Rozstanie z Noelke miało nastąpić później, bo po sezonie. Sytuacja w reprezentacji jest jednak nie najlepsza i dlatego zdecydowaliśmy o odsunięciu go od kadry i powołaniu trenera bazowego. To ma uzdrowić sytuację - powiedział Adam Małysz w rozmowie z dziennikarzem RMF FM. Tym trenerem został znający reprezentację na wylot Wojciech Topór, co było niezależną decyzją głównego szkoleniowca kadry.
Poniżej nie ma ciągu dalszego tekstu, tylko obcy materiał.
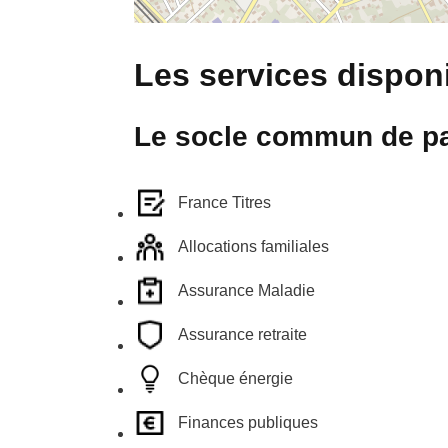
Les services disponi
Le socle commun de pa
France Titres
Allocations familiales
Assurance Maladie
Assurance retraite
Chèque énergie
Finances publiques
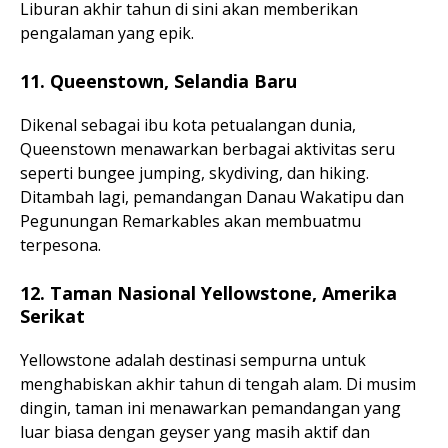
Liburan akhir tahun di sini akan memberikan
pengalaman yang epik.
11. Queenstown, Selandia Baru
Dikenal sebagai ibu kota petualangan dunia,
Queenstown menawarkan berbagai aktivitas seru
seperti bungee jumping, skydiving, dan hiking.
Ditambah lagi, pemandangan Danau Wakatipu dan
Pegunungan Remarkables akan membuatmu
terpesona.
12. Taman Nasional Yellowstone, Amerika
Serikat
Yellowstone adalah destinasi sempurna untuk
menghabiskan akhir tahun di tengah alam. Di musim
dingin, taman ini menawarkan pemandangan yang
luar biasa dengan geyser yang masih aktif dan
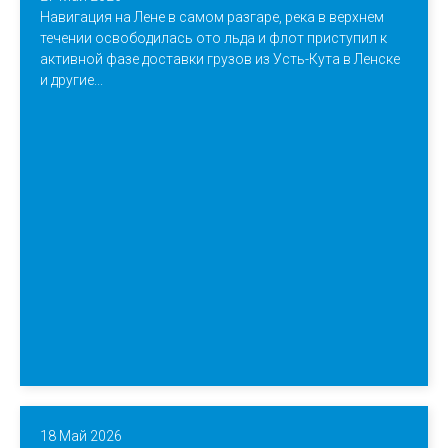
Навигация на Лене в самом разгаре, река в верхнем
течении освободилась ото льда и флот приступил к
активной фазе доставки грузов из Усть-Кута в Ленске
и другие...
18 Май 2026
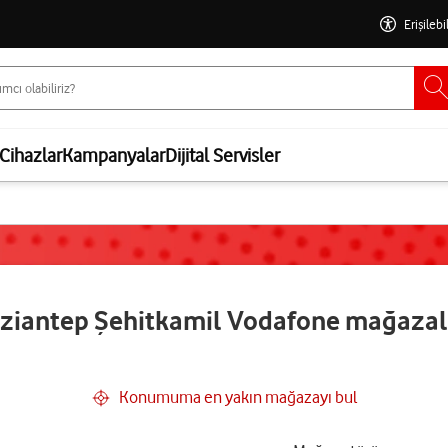
Erişilebi
Cihazlar
Kampanyalar
Dijital Servisler
ziantep Şehitkamil Vodafone mağazal
Konumuma en yakın mağazayı bul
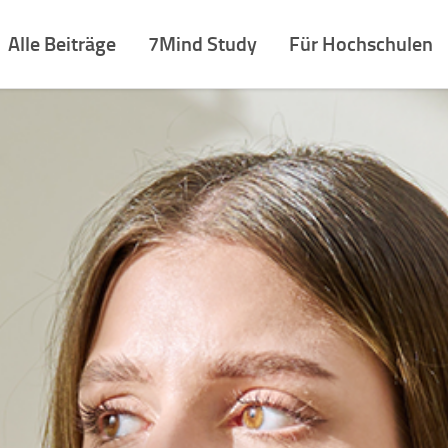
Alle Beiträge
7Mind Study
Für Hochschulen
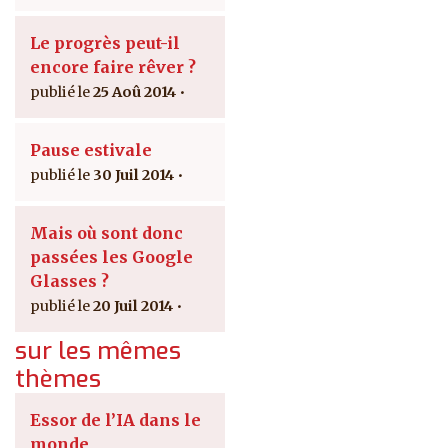
Le progrès peut-il
encore faire rêver ?
25 Aoû 2014
Pause estivale
30 Juil 2014
Mais où sont donc
passées les Google
Glasses ?
20 Juil 2014
sur les mêmes
thèmes
Essor de l’IA dans le
monde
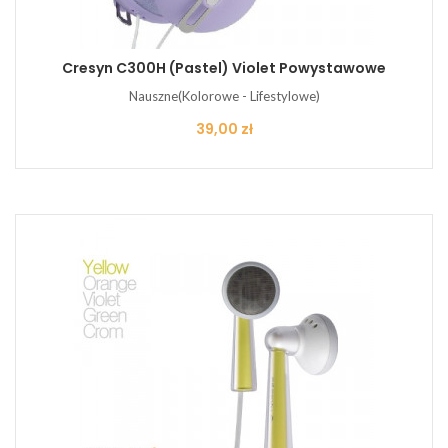
Cresyn C300H (pastel) Violet Powystawowe
Nauszne(Kolorowe - Lifestylowe)
Cena
39,00 zł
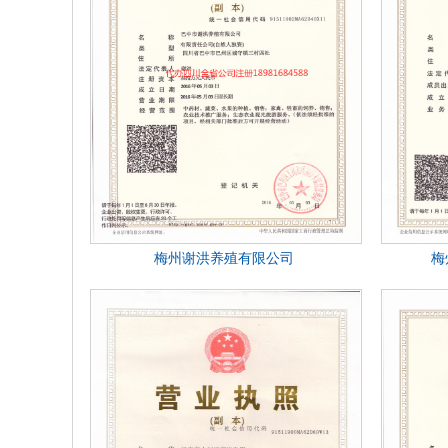
梅州谢洪养殖有限公司
梅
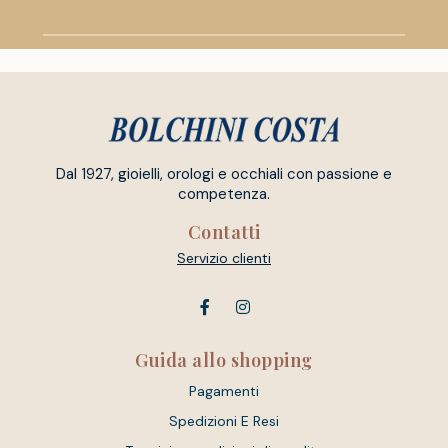
Dal 1927, gioielli, orologi e occhiali con passione e
competenza.
Contatti
Servizio clienti
Guida allo shopping
Pagamenti
Spedizioni E Resi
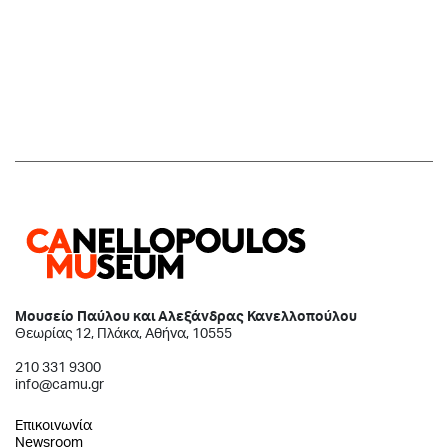
Μουσείο Παύλου και Αλεξάνδρας Κανελλοπούλου
Θεωρίας 12, Πλάκα, Αθήνα, 10555
210 331 9300
info@camu.gr
Επικοινωνία
Newsroom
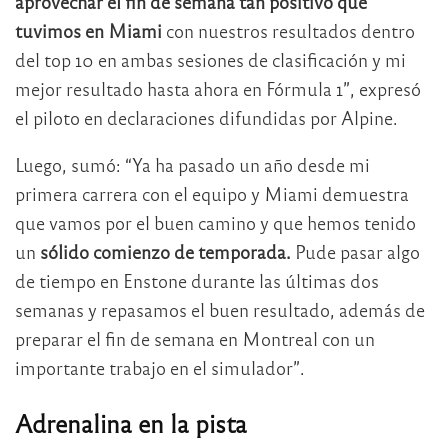
aprovechar el fin de semana tan positivo que
tuvimos en Miami
con nuestros resultados dentro
del top 10 en ambas sesiones de clasificación y mi
mejor resultado hasta ahora en Fórmula 1”, expresó
el piloto en declaraciones difundidas por Alpine.
Luego, sumó: “Ya ha pasado un año desde mi
primera carrera con el equipo y Miami demuestra
que vamos por el buen camino y que hemos tenido
un
sólido comienzo de temporada.
Pude pasar algo
de tiempo en Enstone durante las últimas dos
semanas y repasamos el buen resultado, además de
preparar el fin de semana en Montreal con un
importante trabajo en el simulador”.
Adrenalina en la pista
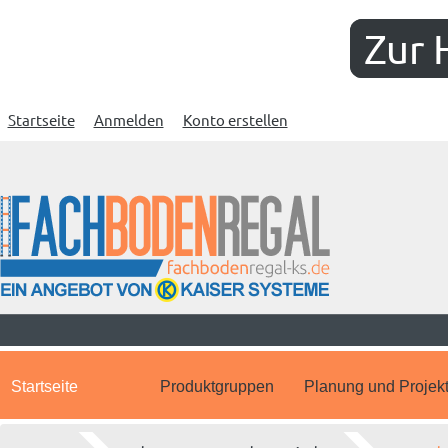
Zur 
Startseite
Anmelden
Konto erstellen
Startseite
Produktgruppen
Planung und Projek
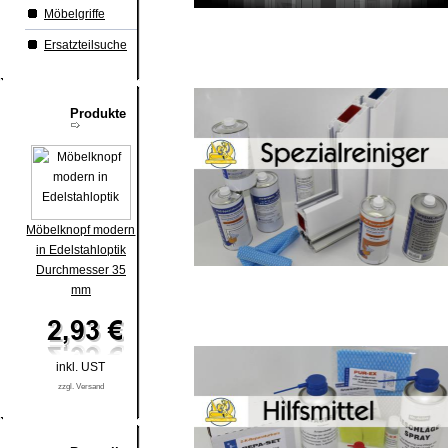
Möbelgriffe
Ersatzteilsuche
Produkte
Möbelknopf modern
in Edelstahloptik
Durchmesser 35
mm
inkl. UST
zzgl. Versand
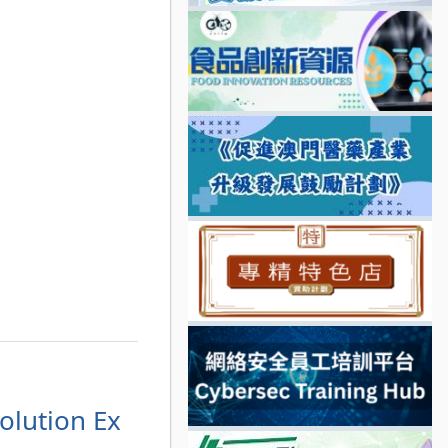
olution Ex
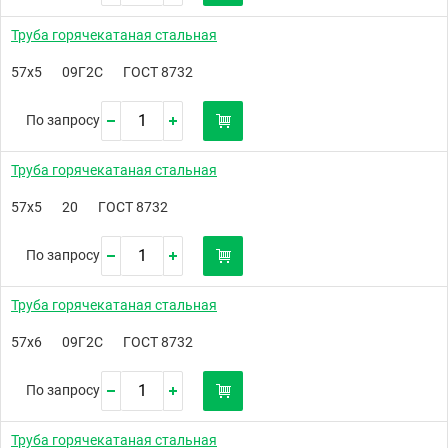
Труба горячекатаная стальная
57х5
09Г2С
ГОСТ 8732
По запросу
Труба горячекатаная стальная
57х5
20
ГОСТ 8732
По запросу
Труба горячекатаная стальная
57х6
09Г2С
ГОСТ 8732
По запросу
Труба горячекатаная стальная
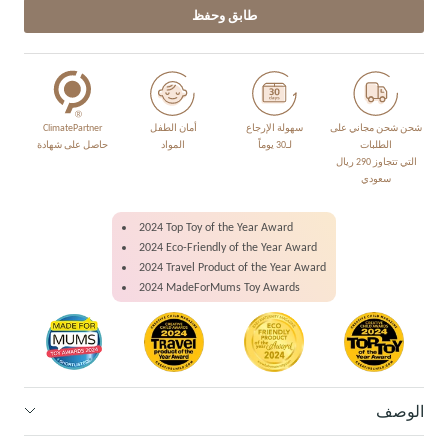
طابق وحفظ
شحن شحن مجاني على
سهولة الإرجاع
أمان الطفل
ClimatePartner
الطلبات
لـ30 يوماً
المواد
حاصل على شهادة
التي تتجاوز 290 ريال
سعودي
2024 Top Toy of the Year Award
2024 Eco-Friendly of the Year Award
2024 Travel Product of the Year Award
2024 MadeForMums Toy Awards
الوصف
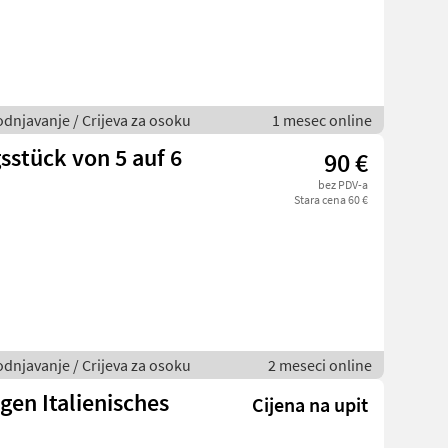
odnjavanje / Crijeva za osoku
1 mesec online
stück von 5 auf 6
90 €
bez PDV-a
Stara cena 60 €
odnjavanje / Crijeva za osoku
2 meseci online
en Italienisches
Cijena na upit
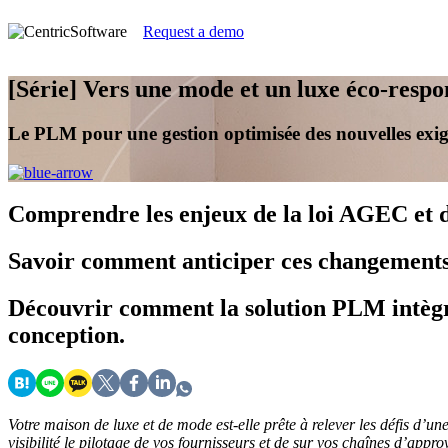
Request a demo
[Série] Vers une mode et un luxe éco-respo
Le PLM pour une gestion optimisée des nouvelles exi
Comprendre
les enjeux de la loi AGEC et 
Savoir
comment anticiper ces changements 
Découvrir
comment la solution PLM intègre
conception.
Votre maison de luxe et de mode est-elle prête à relever les défis d’u
visibilité le pilotage de vos fournisseurs et de sur vos chaînes d’appr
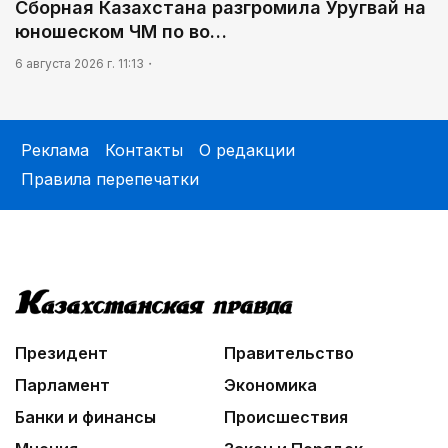
Сборная Казахстана разгромила Уругвай на
юношеском ЧМ по во…
6 августа 2026 г. 11:13
Реклама
Контакты
О редакции
Правила перепечатки
Президент
Правительство
Парламент
Экономика
Банки и финансы
Происшествия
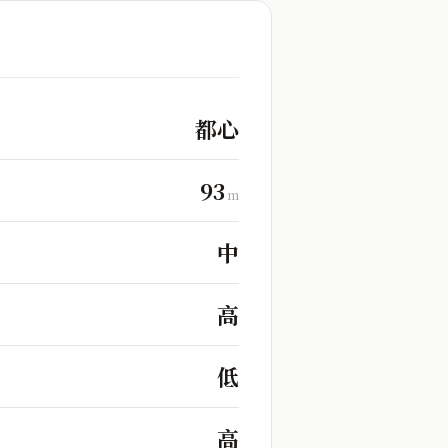
都心
93
m
中
高
低
高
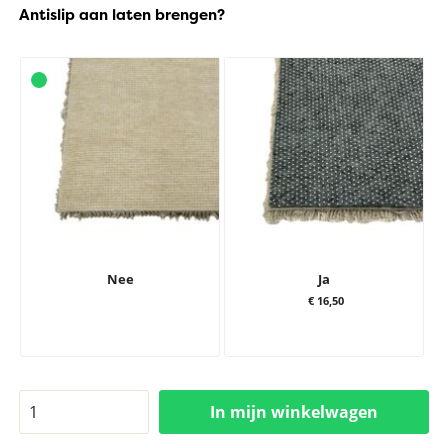
Antislip aan laten brengen?
Nee
Ja
€ 16,50
In mijn winkelwagen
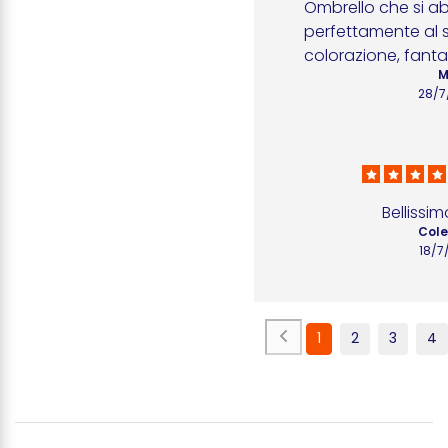
Ombrello che si ab
perfettamente al 
colorazione, fanta
M
28/7
Bellissi
Cole
18/7
1
2
3
4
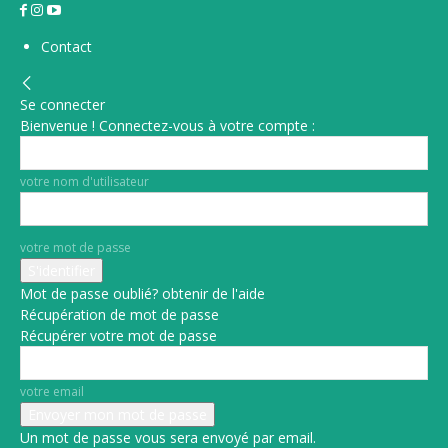
Contact
Se connecter
Bienvenue ! Connectez-vous à votre compte :
votre nom d'utilisateur
votre mot de passe
Mot de passe oublié? obtenir de l'aide
Récupération de mot de passe
Récupérer votre mot de passe
votre email
Un mot de passe vous sera envoyé par email.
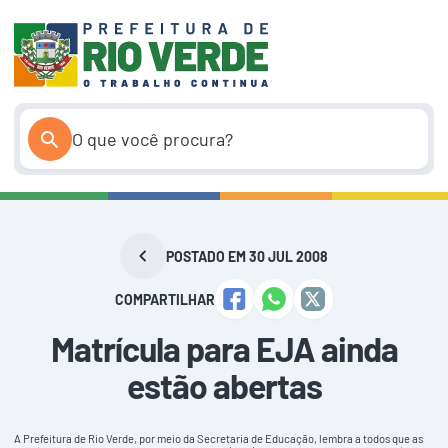
Pular
para
o
conteúdo
POSTADO EM 30 JUL 2008
COMPARTILHAR
Matrícula para EJA ainda
estão abertas
A Prefeitura de Rio Verde, por meio da Secretaria de Educação, lembra a todos que as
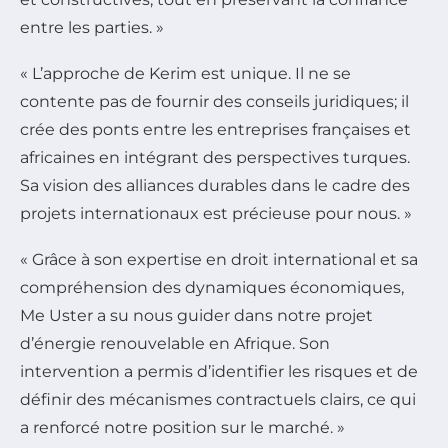
entre les parties. »
« L’approche de Kerim est unique. Il ne se
contente pas de fournir des conseils juridiques; il
crée des ponts entre les entreprises françaises et
africaines en intégrant des perspectives turques.
Sa vision des alliances durables dans le cadre des
projets internationaux est précieuse pour nous. »
« Grâce à son expertise en droit international et sa
compréhension des dynamiques économiques,
Me Uster a su nous guider dans notre projet
d’énergie renouvelable en Afrique. Son
intervention a permis d’identifier les risques et de
définir des mécanismes contractuels clairs, ce qui
a renforcé notre position sur le marché. »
Informacja o zmianach w kadrze pojawiła się dziś o poranku. Odsunięcie Niemca także jest decyzją Thomasa Thurnbichlera - zapadła ona w Zakopanem, w czasie, w którym miały się tam odbyć mistrzostwa Polski (plany skoczków pokrzyżowała pogoda, zawody zostały odwołane - red.). W ślad za tym pojawiły się głosy o konflikcie wewnątrz reprezentacji. To Marc Noelke miał być odpowiedzialny za przygotowywanie planów treningowych dla kadry A. Szef Polskiego Związku Narciarskiego powiedział nam, że o żadnych konfliktach nie słyszał.

Pamiętajmy, że Thomas i Marc odnosili z reprezentacją wielkie sukcesy. Ten sezon rozpoczął się oczywiście słabo, trudno teraz powiedzieć, jaka jest tego przyczyna. Faktem jest, że Noelke miał swoje czasem dziwne metody treningowe związane z neurocoachingiem. Zawodnicy często wykonywali ćwiczenia, które nie do końca były związane ze skokami. Niektóre treningi według mnie były całkiem fajne, ale czy to się już znudziło zawodnikom, przestało im pasować i się wyczerpało, trudno powiedzieć. To będziemy analizować po sezonie - zdradził Adam Małysz.

Marc Noelke będzie dalej zatrudniony w Polskim Związku Narciarskim. Niemiec specjalizuje się w neurocoachingu, prowadzi też swoją firmę w tej branży. PZN chce wykorzystać jego doświadczenie w szkole trenerów pod egidą związku. Ma on uczyć polskich szkoleniowców.